What this exercise asks ▸
A. Return the part of the rolling updates passage from "- Maximum number of pods" through "in ready state." word for word.
B. Answer each question from the passage on Radix rolling updates, one answer per line:
(i) What share of the requested replicas does Radix set as the maximum number of pods that can be unavailable during an application update?
(ii) What does Kubernetes attempt to open to the application container when performing the readiness probe?
(iii) How long does Kubernetes wait after the container has started before performing the first probe?
C. Continue the passage on Radix rolling updates and readiness probes, picking up right after its final sentence.

Excerpted passage ▸
☆ ☆ ☆ ☆ ☆ ☆ ☆

Rolling updates
Radix aims to support zero downtime application re-deployment by utilising Kubernetes' rolling update and readiness probe features.
Rolling updates allow applications to be incrementally updated by specifying the following two parameters.
- Maximum number of pods that can be unavailable during an application update (currently set by Radix to 25% of the number of requested replicas)
- Maximum number of new pods that can be created during an application update (currently set by Radix to 25% of the number of requested replicas)
By using rolling updates, Radix makes sure that old pods are not deleted before new pods are created and in ready state.
Readiness probe
Rolling updates ensure that the application is always available at pod level. However, as soon as new pods are in ready state, request traffic will be automatically re-routed to the new pods and the old pods are deleted. An issue that typically arises in this scenario is that the actual applications that run inside the containers in the new pods are not ready to receive traffic yet (e.g. still being bootstrapped), and thus, causing a short downtime.
Radix uses readiness probe to minimize this downtime as close to zero as possible, where TCP socket is utilized. Kubernetes will attempt to open a TCP socket to the application container on the port specified in radixconfig.yaml file according to the following two parameters.
The probe will be used only when a Radix application component has at leas one port specified in the radixconfig.yaml
- Initial delay seconds where Kubernetes will wait before performing the first probe after the container has started (currently set by Radix to 5 seconds)

☆ ☆ ☆ ☆ ☆ ☆ ☆

Extracted information ▸

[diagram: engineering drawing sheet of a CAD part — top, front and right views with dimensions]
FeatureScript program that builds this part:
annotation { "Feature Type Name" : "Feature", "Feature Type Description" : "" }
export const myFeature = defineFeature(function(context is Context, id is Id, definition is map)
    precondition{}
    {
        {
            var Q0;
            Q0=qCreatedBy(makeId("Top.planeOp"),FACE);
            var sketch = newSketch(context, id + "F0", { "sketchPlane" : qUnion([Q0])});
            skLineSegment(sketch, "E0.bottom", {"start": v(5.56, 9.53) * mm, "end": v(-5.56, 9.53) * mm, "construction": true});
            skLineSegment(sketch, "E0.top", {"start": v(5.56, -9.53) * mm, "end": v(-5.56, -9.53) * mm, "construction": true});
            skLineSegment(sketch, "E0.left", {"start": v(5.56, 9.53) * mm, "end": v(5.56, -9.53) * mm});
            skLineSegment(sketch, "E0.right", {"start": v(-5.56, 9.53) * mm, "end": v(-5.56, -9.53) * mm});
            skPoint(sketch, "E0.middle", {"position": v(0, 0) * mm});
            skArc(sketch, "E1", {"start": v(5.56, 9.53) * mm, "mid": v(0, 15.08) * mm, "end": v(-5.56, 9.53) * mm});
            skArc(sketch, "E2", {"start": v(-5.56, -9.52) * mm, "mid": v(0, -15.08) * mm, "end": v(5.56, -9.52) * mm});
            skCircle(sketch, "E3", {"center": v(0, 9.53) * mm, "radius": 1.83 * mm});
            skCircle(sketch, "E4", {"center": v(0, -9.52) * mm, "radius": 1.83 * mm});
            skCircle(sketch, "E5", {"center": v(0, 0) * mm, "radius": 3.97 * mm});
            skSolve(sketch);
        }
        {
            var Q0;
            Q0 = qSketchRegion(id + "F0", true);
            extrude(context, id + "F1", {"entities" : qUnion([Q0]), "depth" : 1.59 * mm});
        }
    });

☆ ☆ ☆ ☆ ☆ ☆ ☆

Outputs for the tasks ▸
A.
- Maximum number of pods that can be unavailable during an application update (currently set by Radix to 25% of the number of requested replicas)
- Maximum number of new pods that can be created during an application update (currently set by Radix to 25% of the number of requested replicas)
By using rolling updates, Radix makes sure that old pods are not deleted before new pods are created and in ready state.

B.
(i) 25% of the number of requested replicas.
(ii) A TCP socket, on the port specified in the radixconfig.yaml file.
(iii) 5 seconds.

C.
- Period seconds interval where Kubernetes will perform the probes after the initial probe (currently set by Radix to 10 seconds)
Pod lifecycle and graceful termination
Kubernetes sends a SIGTERM signal when a pod is terminating and then waits up to 30 seconds (the default terminationGracePeriodSeconds) before forcefully killing the container with SIGKILL.
When you receive SIGTERM, stop accepting new requests immediately, allow in-flight requests to complete for a short period, and then exit before the grace period expires. This helps Kubernetes roll out new versions without unnecessary delay.
When a pod (replica) is scheduled for removal, it is removed from the Service endpoints before SIGTERM is sent, so it should stop receiving new traffic shortly after termination starts.
The platform's reverse proxy (Istio and Envoy) stops routing traffic to the pod as soon as possible after its address is removed, but this can take a few seconds when the cluster is under heavy load.